### RECORDS PROVIDED ###

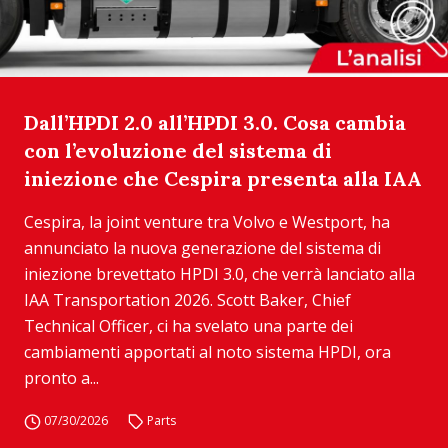
Dall’HPDI 2.0 all’HPDI 3.0. Cosa cambia
con l’evoluzione del sistema di
iniezione che Cespira presenta alla IAA
Cespira, la joint venture tra Volvo e Westport, ha
annunciato la nuova generazione del sistema di
iniezione brevettato HPDI 3.0, che verrà lanciato alla
IAA Transportation 2026. Scott Baker, Chief
Technical Officer, ci ha svelato una parte dei
cambiamenti apportati al noto sistema HPDI, ora
pronto a...
07/30/2026
Parts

###

EXERCISE INSTRUCTIONS
The answer must be an exact reproduction of the records, with every picture left out.

REPLY TO THE EXERCISE
Dall’HPDI 2.0 all’HPDI 3.0. Cosa cambia
con l’evoluzione del sistema di
iniezione che Cespira presenta alla IAA
Cespira, la joint venture tra Volvo e Westport, ha
annunciato la nuova generazione del sistema di
iniezione brevettato HPDI 3.0, che verrà lanciato alla
IAA Transportation 2026. Scott Baker, Chief
Technical Officer, ci ha svelato una parte dei
cambiamenti apportati al noto sistema HPDI, ora
pronto a...
07/30/2026
Parts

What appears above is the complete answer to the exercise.